Customers spot it right away when companies are not customer-centric. In customer insight sessions that I run, they regularly say things like “it’s all about them; all they want to do is sell me something” or “they really don’t care about me; if they did, I’d hear from them more often.”

When I speak at conferences or workshops, I often ask members of the audience to indicate whether their companies are customer-centric — virtually every hand goes up. It’s simply not acceptable in 2007 to admit to not being customer-centric. But, if you ask their customers, you will likely get an entirely different picture. The problem is that many companies are customer-centric in a very company-centric way. Their focus on customers extends to how they can extract the highest short-term sales from them.

I’ve just finished reading the second edition of Scoring Points, a delightful book by Clive Humby, Terry Hunt and Tim Phillips, that chronicles the strategy behind Tesco’s brilliantly successful Clubcard program. The authors describe how Tesco set out to build customer loyalty on the back of its loyalty scheme; a scheme by the way that is anything but a typical loyalty program.

My experience with Tesco is that it is one of the most customer-centric companies anywhere. Tesco is a company whose stated purpose is to “create value for customers to earn their lifetime loyalty.” It is also a fundamental goal of Tesco to “understand customers better than anyone else.” The difference between Tesco and dozens of other customer-centric companies is that Tesco understands the connection between customer insight and the creation of value for customers.

I would go so far as to suggest that it is virtually impossible to create the kinds of value that customers truly appreciate without first having gathered a great deal of knowledge and insight about customers. As Tim Phillips illustrated in a recent CustomerThink article, Tesco does more (and more unconventional) customer research than any other retailer and the results they get reflect the value of the information they gather.
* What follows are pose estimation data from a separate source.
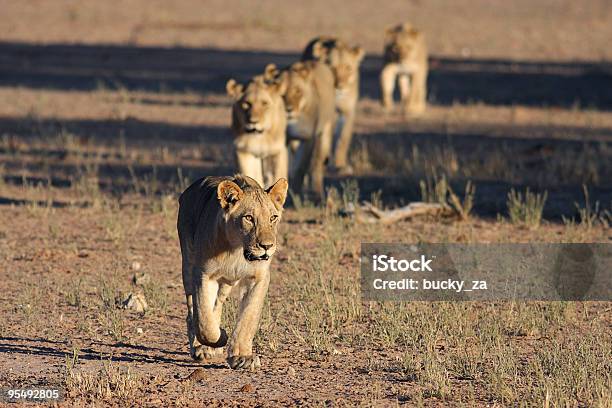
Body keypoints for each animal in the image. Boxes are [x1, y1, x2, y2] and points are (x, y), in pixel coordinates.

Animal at [302, 35, 364, 175]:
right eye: (332, 68)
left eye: (348, 68)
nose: (340, 87)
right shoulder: (326, 113)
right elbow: (326, 142)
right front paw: (325, 161)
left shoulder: (348, 111)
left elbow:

Being customer-centric means being curious, insightful and creative. The most customer-centric companies I know are those that don’t limit themselves to conventional market research, but instead employ all manner of creative means to understand their customers, what they are going through in their lives, and what they are trying to accomplish. Only by knowing this much about its customers can a firm really know what kinds of value will be truly appreciated.